The Scottish government's referendum consultation has ended, marking the latest phase in the programmed push towards the ballot in the autumn of 2014.
Before the deadline the Scotland Office came forward with demands for talks with Mr Salmond, seeking agreement on the legality, the oversight and the question.
You may think the Westminster government is taking a very close interest in a Holyrood policy with which it disagrees and which will have no direct impact on Westminster whatsoever if, as the secretary of state tell us, the people vote No.
Presumably Michael Moore and David Cameron are determined to cooperate with Mr Salmond to make sure his plans are properly implemented. Or something like that.
But are they following the right path in involving themselves - or is the word interfering?
The theory is that without Westminster endorsement, the referendum has little authority and is open to legal challenge.
So, by giving it statutory power, London underwrites the credibility of the result and uses this as a tool to lever its way into influencing the question (a single Yes-No) and denying the SNP sole oversight. So far so clear.
However, in the interests of throwing a spanner in the works, here is an alternative view from 2014.
The referendum falls in the run-up to a British General Election and the Scots are less than enamoured of the choices on view and disengaged from politics.
They are also bored with the endless referendum debate and when voting starts there is widespread apathy. The turnout is down between 35 to 40% with a differential pro SNP vote. The result is a wafer thin Yes at below 51%. It barely looks like a mandate for major irreversible constitutional change.
If the referendum is purely advisory with no obvious legal authority and indeed legal challenges are fired into the courts, David Cameron can shake his head solemnly and declare it inadequate.
He will not discuss independence on such a tiny majority on such a small turnout. He is supported by all the other parties and Mr Salmond is left to fume.

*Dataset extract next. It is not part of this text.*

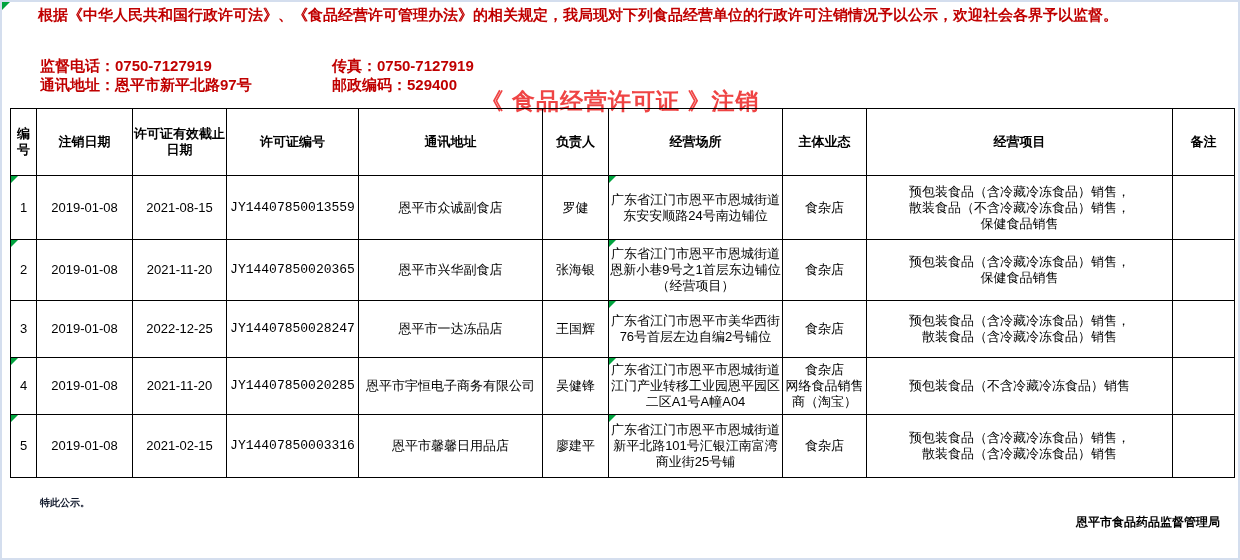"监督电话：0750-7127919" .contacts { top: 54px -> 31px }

But if, on the other hand, Mr Cameron has conferred the full weight of British legality on the referendum he removes all of his wriggle room.
He is committed to honouring his agreement and opening immediate talks on disaggregation. The stamp of Her Majesty's Government is already marked on the result.
You can see the smirk on Mr Salmond's face. He has Cameron in his fly trap, especially so if he has already agreed to the British demand for a single question.
A second option for more devolution could have clouded the issue and given the Prime Minister breathing space.
Involving itself directly in the referendum can rebound on the British Government.
It could have effectively ignored the whole process and, on the long-shot possibility that there is a Yes in an SNP-run vote, it could have introduced the legality question retrospectively, denouncing the Holyrood referendum as a mere advisory plebiscite, a kind of government opinion poll.
Instead it is relying on the epic assumption that it knows, two and a half years ahead, how the Scots will vote.
Mr Cameron may well be right but if the government is wrong, it cannot argue its way out. It will be too late.